In Washington D.C., there is a research institute called the Environmental Sensitivities Research Institute. The name is misleading since it suggests it seeks to have environmental sensitivities recognized. However, the truth becomes evident when one discovers most of the members of the Board of Directors are representatives from the chemical products industry. As such, one could call into question the objectivity of the findings in two scientific studies funded by the institute which concluded that environmental sensitivities do not truly constitute an illness.
The reality is that understanding environmental sensitivities is a real challenge for scientists for several reasons:
- Environmental sensitivities challenge the dominant medical model where one specific cause brings about one specific effect.

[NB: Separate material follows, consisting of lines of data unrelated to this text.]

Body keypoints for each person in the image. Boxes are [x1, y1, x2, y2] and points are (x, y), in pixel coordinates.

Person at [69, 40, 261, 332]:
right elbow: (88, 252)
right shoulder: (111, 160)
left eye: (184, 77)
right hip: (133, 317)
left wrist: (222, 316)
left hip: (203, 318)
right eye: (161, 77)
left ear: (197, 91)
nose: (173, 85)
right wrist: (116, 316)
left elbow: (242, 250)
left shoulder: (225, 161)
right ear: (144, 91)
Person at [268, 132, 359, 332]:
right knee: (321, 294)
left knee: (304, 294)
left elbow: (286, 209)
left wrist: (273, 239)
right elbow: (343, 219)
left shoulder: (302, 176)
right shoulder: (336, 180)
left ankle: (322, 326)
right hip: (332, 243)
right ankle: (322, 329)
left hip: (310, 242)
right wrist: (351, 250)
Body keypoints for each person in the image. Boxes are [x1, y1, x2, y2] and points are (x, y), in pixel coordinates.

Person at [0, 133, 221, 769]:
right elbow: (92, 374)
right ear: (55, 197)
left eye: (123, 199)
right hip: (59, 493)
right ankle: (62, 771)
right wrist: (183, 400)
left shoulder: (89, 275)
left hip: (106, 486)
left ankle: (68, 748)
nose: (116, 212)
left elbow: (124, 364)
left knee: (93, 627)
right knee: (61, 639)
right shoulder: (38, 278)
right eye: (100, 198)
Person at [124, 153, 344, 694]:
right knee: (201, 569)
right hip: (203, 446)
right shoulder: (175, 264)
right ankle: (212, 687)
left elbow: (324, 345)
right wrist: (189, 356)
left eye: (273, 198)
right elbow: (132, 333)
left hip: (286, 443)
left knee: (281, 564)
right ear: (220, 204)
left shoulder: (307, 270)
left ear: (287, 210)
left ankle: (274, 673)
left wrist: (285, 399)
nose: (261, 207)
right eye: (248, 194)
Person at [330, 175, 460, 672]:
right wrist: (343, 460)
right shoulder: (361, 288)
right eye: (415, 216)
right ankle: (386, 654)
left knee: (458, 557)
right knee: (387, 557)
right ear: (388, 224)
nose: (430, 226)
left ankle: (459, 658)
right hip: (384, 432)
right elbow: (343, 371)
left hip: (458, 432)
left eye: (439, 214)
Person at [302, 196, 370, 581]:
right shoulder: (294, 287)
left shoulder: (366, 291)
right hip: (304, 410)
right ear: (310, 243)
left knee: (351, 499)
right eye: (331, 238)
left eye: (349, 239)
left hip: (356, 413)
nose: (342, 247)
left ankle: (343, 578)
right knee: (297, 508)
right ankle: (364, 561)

- As opposed to the conventional toxicology model, there is no linear relationship (dose-effect) between the level of exposure to a substance and the effects that it produces.
- Furthermore, there isn’t just one toxic product responsible. It is, rather, the combined effects of several contaminants and the capacity of the human body to detoxify. This capacity varies in people depending on genetics and individual susceptibility.
- The effects are felt in different systems of the body and not necessarily at the same time.
- Symptoms (for example headaches, fatigue, respiratory difficulties, and burn- ing eyes) are also common in other illnesses.
Moreover, certain symptoms that could differentiate environmental sensitivities from other conditions are cognitive in nature: for example, difficulty concentrating, feeling “dazed”, dizzy or brain fogged. Physicians are therefore unable to prescribe specific tests that are commonly available to “define” these kinds of symptoms, and diagnosis depends heavily on the reporting of the patient and the relationship between exposures and symptoms. The credibility of the patient therefore comes into play. Since 60% to 80% of people affected are women, environmental sensitivities are too often erroneously linked to emotional and irrational “feminine” causes, rather than to an illness with a physiological base.
Regardless of the complexity of obtaining scientific recognition of environmental sensitivities, what is clear is that they do cause much suffering. We believe that we should not wait to have a complete understanding of environmental sensitivities before providing support, accommodation and adequate treatment for those stricken. Germany, Austria, Luxembourg and Japan recognize environmental sensitivities on the same footing as any other illnesses. We hope that the province of Quebec will follow suit in order that people suffering from this illness no longer have to simultaneously be sick and carry the burden of having to fight to see their condition recognized.